West Texas Intermediate for February delivery traded at $53.60 a barrel at 4:50 p.m. on the New York Mercantile Exchange, after settling at $53.30. The January contract rose 11 cents to expire at $52.23 Tuesday. Total volume traded was 37 percent below the 100-day average at 3:12 p.m.
Brent for February settlement rose 43 cents, or 0.8 percent, to $55.35 a barrel on the London-based ICE Futures Europe exchange. The global benchmark crude closed at a $2.05 premium to February WTI.
Libya is also set to load its first crude cargo in two years from Es Sider oil port, its largest export terminal. A comeback by the country, which was exempted from OPEC’s planned cuts because of its internal strife, will put more pressure on OPEC and other producers that agreed to cuts. Libya, which holds Africa’s largest oil reserves is struggling to recover from years of conflict between rival governments and militias.
The agreement between OPEC and other producers may help send Brent prices above $70 a barrel next year, according to Ed Morse, head of commodity research at Citigroup. he says he expects production to drop by near 1 million barrels a day.
Iraq, OPEC’s second-largest oil producer, told buyers of its crude that exports will drop to meet its commitments to the organization. Among the 12 other OPEC nations, top producer Saudi Arabia, Kuwait, the United Arab Emirates and Qatar are said to have warned some customers of lower crude allocations for next month. Algeria and Gabon said they’ve told oil companies about reducing output. Angola said it will curtail production in line with its commitment.

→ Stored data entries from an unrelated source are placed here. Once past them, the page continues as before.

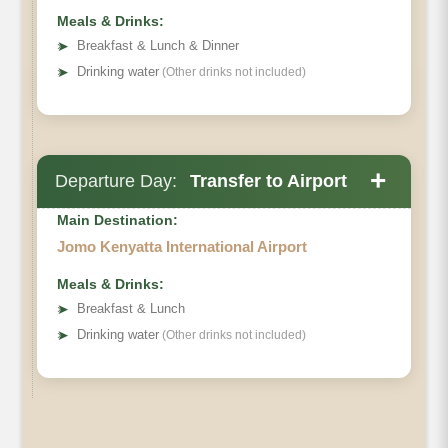
Meals & Drinks:
➤
Breakfast & Lunch & Dinner
➤
Drinking water
(Other drinks not included)
+
Departure Day:
Transfer to Airport
Main Destination:
Jomo Kenyatta International Airport
Meals & Drinks:
➤
Breakfast & Lunch
➤
Drinking water
(Other drinks not included)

The EIA is projected to report that U.S. gasoline stockpiles increased in the week ended Dec. 16, while inventories of distillate fuel, a category that includes heating or and diesel, declined, according to the survey of analysts.

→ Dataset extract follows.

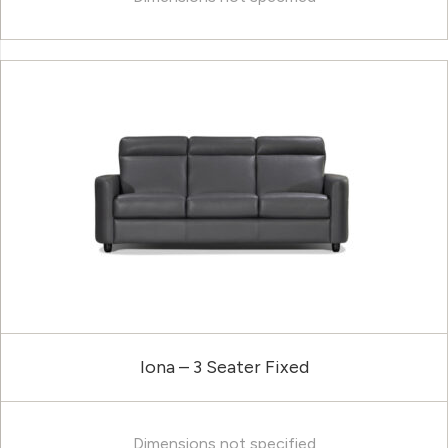
Iona – 3 Seater Fixed
Dimensions not specified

Crude stockpiles at Cushing, Oklahoma, the delivery point for WTI and the biggest U.S. oil-storage hub, probably increased by 1.9 million barrels last week, according to a forecast compiled by Bloomberg.
- President Barack Obama is preparing to block the sale of new offshore drilling rights in much of the U.S. Arctic and parts of the Atlantic, according to two people familiar with the decision.
- Saudi Arabia retakes position as biggest oil seller to India, according to shipping data obtained by Bloomberg.